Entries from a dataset
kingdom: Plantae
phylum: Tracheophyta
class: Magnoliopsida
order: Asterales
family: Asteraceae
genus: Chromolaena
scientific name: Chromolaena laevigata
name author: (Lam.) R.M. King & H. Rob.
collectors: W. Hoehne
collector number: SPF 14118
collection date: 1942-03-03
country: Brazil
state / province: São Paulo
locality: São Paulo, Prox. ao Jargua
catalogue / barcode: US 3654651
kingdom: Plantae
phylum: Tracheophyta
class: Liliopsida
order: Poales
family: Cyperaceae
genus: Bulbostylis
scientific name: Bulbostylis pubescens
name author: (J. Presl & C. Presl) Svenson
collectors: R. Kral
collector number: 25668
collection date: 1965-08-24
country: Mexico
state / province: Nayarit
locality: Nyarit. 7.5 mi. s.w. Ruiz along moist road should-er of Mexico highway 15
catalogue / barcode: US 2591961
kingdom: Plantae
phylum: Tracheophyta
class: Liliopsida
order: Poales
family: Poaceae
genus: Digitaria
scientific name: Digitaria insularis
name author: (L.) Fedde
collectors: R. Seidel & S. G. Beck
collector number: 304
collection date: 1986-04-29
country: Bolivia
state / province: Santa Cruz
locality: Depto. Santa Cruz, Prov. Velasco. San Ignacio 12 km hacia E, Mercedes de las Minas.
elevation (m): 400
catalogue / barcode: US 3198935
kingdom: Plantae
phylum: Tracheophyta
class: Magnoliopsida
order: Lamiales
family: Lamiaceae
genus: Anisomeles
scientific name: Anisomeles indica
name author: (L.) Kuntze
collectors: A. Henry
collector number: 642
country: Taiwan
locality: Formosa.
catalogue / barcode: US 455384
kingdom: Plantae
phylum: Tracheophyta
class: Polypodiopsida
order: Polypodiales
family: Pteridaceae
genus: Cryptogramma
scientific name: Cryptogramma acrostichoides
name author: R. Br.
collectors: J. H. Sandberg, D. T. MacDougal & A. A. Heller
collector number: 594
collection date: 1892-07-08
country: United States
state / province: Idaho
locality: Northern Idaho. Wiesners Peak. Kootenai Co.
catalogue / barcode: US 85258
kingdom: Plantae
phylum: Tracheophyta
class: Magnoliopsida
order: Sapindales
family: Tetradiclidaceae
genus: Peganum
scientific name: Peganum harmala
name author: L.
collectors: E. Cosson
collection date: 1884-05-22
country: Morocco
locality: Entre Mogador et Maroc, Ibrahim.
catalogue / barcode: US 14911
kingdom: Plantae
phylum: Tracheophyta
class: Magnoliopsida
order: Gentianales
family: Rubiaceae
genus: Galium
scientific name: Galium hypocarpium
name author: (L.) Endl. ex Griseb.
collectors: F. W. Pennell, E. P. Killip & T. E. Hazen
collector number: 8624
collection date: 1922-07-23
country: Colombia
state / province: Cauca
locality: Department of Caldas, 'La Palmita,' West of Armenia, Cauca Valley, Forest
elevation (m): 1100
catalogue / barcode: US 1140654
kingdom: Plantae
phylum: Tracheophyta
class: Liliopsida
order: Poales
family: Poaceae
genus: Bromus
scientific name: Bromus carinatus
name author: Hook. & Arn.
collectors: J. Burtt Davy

▶ _Task objective_: Copy the records word for word from their first line through the line containing "elevation (m): 400", including that line.

▶ _Exercise output_:
kingdom: Plantae
phylum: Tracheophyta
class: Magnoliopsida
order: Asterales
family: Asteraceae
genus: Chromolaena
scientific name: Chromolaena laevigata
name author: (Lam.) R.M. King & H. Rob.
collectors: W. Hoehne
collector number: SPF 14118
collection date: 1942-03-03
country: Brazil
state / province: São Paulo
locality: São Paulo, Prox. ao Jargua
catalogue / barcode: US 3654651
kingdom: Plantae
phylum: Tracheophyta
class: Liliopsida
order: Poales
family: Cyperaceae
genus: Bulbostylis
scientific name: Bulbostylis pubescens
name author: (J. Presl & C. Presl) Svenson
collectors: R. Kral
collector number: 25668
collection date: 1965-08-24
country: Mexico
state / province: Nayarit
locality: Nyarit. 7.5 mi. s.w. Ruiz along moist road should-er of Mexico highway 15
catalogue / barcode: US 2591961
kingdom: Plantae
phylum: Tracheophyta
class: Liliopsida
order: Poales
family: Poaceae
genus: Digitaria
scientific name: Digitaria insularis
name author: (L.) Fedde
collectors: R. Seidel & S. G. Beck
collector number: 304
collection date: 1986-04-29
country: Bolivia
state / province: Santa Cruz
locality: Depto. Santa Cruz, Prov. Velasco. San Ignacio 12 km hacia E, Mercedes de las Minas.
elevation (m): 400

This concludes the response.